AWS, the cloud division of Amazon, just announced the next generation of its ARM processors, the Graviton2. This is a custom chip design with a 7nm architecture. It is based on 64-bit ARM Neoverse cores.
Compared to first-generation Graviton processors (A1), today’s new chips should deliver up to 7x the performance of A1 instances in some cases. Floating point performance is now twice as fast. There are additional memory channels and cache speed memory access should be much faster.
The company is working on three types of Graviton2 EC2 instances that should be available soon. Instances with a “g” suffix are powered by Graviton2 chips. If they have a “d” suffix, it also means that they have NVMe local storage.
There will be:
- General-purpose instances (M6g and M6gd)
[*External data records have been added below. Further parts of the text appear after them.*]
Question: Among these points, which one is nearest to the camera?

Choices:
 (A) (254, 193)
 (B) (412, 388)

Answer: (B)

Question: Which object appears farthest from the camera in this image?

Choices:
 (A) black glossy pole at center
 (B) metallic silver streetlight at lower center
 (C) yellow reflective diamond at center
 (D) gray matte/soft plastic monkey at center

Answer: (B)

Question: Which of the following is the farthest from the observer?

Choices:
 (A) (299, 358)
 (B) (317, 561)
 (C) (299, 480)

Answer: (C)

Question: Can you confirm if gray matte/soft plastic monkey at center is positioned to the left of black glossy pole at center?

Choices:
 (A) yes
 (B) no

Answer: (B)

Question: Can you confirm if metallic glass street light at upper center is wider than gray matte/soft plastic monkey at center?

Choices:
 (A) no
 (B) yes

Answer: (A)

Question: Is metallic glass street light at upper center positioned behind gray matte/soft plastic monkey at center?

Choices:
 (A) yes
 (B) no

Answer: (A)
- Compute-optimized instances (C6g and C6gd)
- Memory-optimized instances (R6g and R6gd)
You can choose instances with up to 64 vCPUs, 512 GiB of memory and 25 Gbps networking.
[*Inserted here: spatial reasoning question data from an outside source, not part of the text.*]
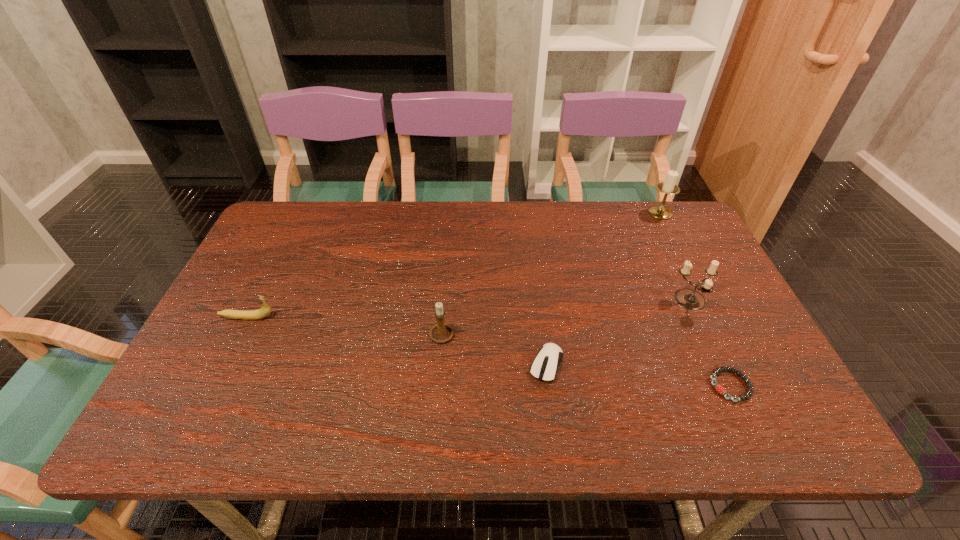
Find the location of a particular element. The width and height of the screenshot is (960, 540). the farthest object is located at coordinates (668, 187).

The height and width of the screenshot is (540, 960). What are the coordinates of `the tallest object` in the screenshot? It's located at (668, 187).

Locate an element on the screen. the second nearest candle holder is located at coordinates (689, 299).

You are a GUI agent. You are given a task and a screenshot of the screen. Output one action in this format:
    pyautogui.click(x=<x>, y=<y>)
    Task: Click on the second object from left to right
    The image size is (960, 540).
    Given the screenshot: What is the action you would take?
    pyautogui.click(x=440, y=332)

Where is `the nearest candle holder`? the nearest candle holder is located at coordinates (440, 332).

The image size is (960, 540). In order to click on the leftmost object in this screenshot , I will do `click(263, 312)`.

This screenshot has height=540, width=960. In order to click on the third shortest object in this screenshot , I will do `click(263, 312)`.

Identify the location of the fifth tallest object. The height and width of the screenshot is (540, 960). (544, 367).

Where is `mouse`? mouse is located at coordinates (544, 367).

The width and height of the screenshot is (960, 540). Find the location of `bracelet`. bracelet is located at coordinates coord(719,388).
And you can see that ARM-powered servers are not just a fad. AWS already promises a 40% better price/performance ratio with ARM-based instances when you compare them with x86-based instances.
AWS has been working with operating system vendors and independent software vendors to help them release software that runs on ARM. ARM-based EC2 instances support Amazon Linux 2, Ubuntu, Red Hat, SUSE, Fedora, Debian and FreeBSD. It also works with multiple container services (Docker, Amazon ECS, and Amazon Elastic Kubernetes Service).